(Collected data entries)
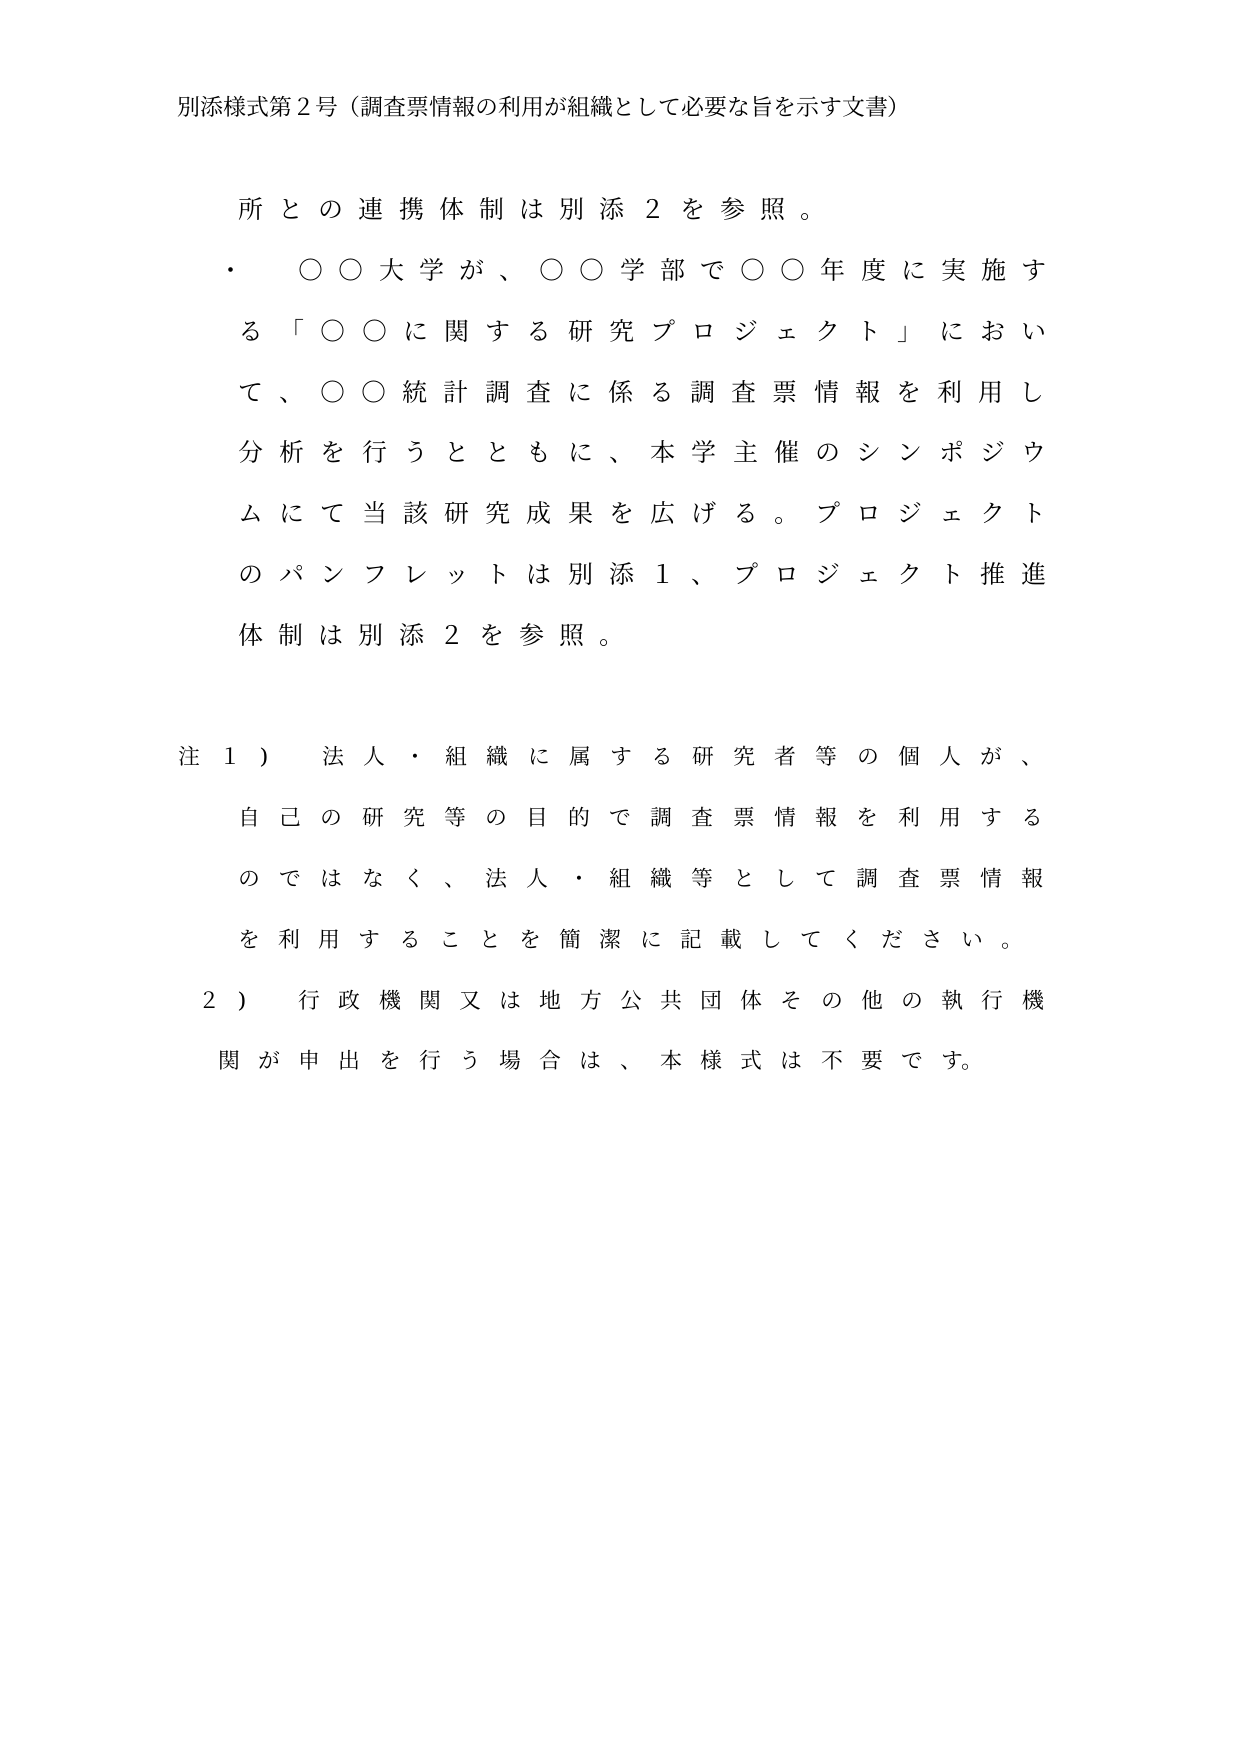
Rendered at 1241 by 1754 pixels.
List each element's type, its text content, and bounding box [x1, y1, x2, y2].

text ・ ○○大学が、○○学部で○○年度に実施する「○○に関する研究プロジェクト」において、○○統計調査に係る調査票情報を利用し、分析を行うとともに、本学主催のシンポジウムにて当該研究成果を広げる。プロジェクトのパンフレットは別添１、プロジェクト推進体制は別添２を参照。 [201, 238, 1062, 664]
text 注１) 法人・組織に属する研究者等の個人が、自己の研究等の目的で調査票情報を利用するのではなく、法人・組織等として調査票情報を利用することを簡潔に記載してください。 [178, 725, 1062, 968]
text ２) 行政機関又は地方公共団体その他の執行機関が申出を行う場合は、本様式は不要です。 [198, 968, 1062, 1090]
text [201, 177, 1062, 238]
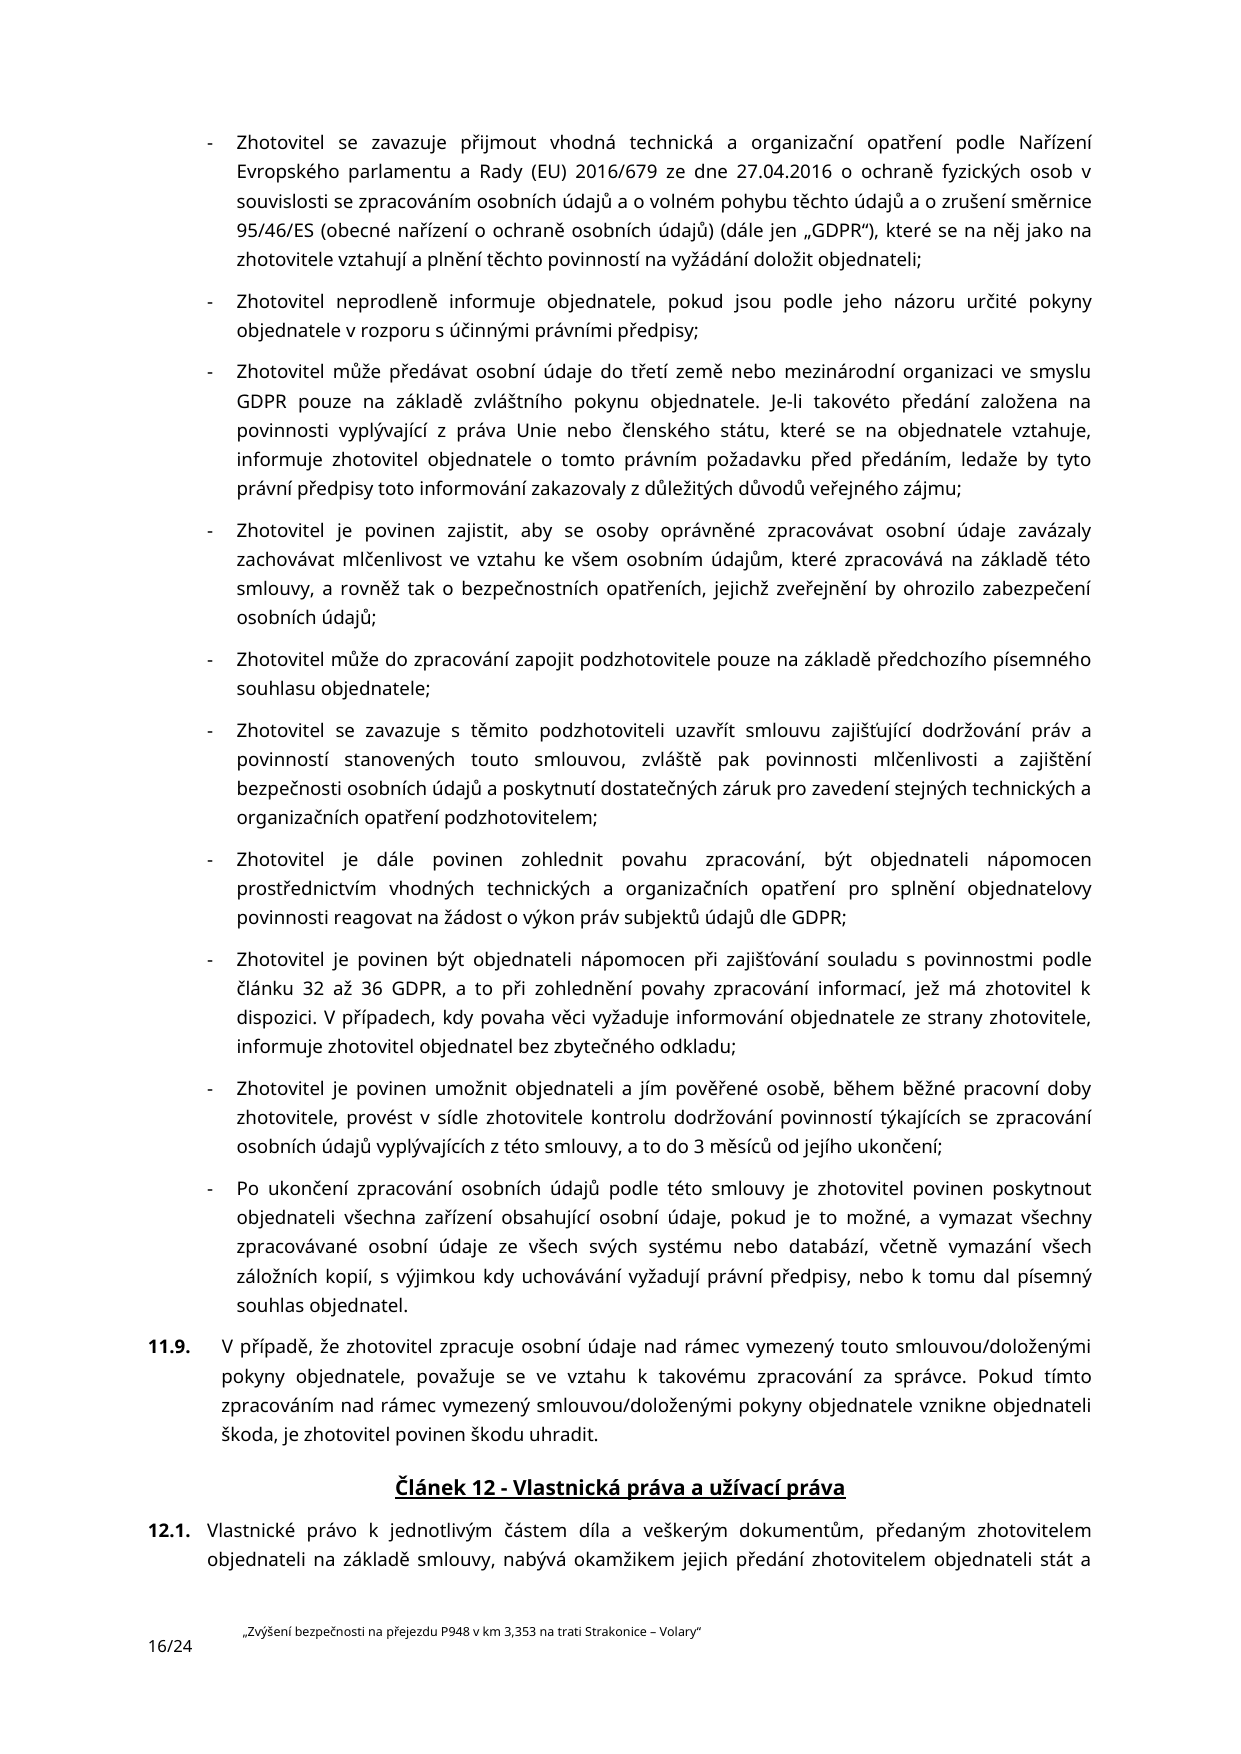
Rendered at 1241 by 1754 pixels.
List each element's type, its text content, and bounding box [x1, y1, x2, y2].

* INSTRUCTION: Please repeat the records above exactly, omitting any pictures they contain.

* RESPONSE AREA:
Rendered at 1241 by 1754 pixels.
List each element's type, its text content, and bounding box [x1, y1, x2, y2].

text ・ ○○大学が、○○学部で○○年度に実施する「○○に関する研究プロジェクト」において、○○統計調査に係る調査票情報を利用し、分析を行うとともに、本学主催のシンポジウムにて当該研究成果を広げる。プロジェクトのパンフレットは別添１、プロジェクト推進体制は別添２を参照。 [201, 238, 1062, 664]
text 注１) 法人・組織に属する研究者等の個人が、自己の研究等の目的で調査票情報を利用するのではなく、法人・組織等として調査票情報を利用することを簡潔に記載してください。 [178, 725, 1062, 968]
text ２) 行政機関又は地方公共団体その他の執行機関が申出を行う場合は、本様式は不要です。 [198, 968, 1062, 1090]
text [201, 177, 1062, 238]
Rendered at 1241 by 1754 pixels.
List each element's type, its text content, and bounding box [x1, y1, x2, y2].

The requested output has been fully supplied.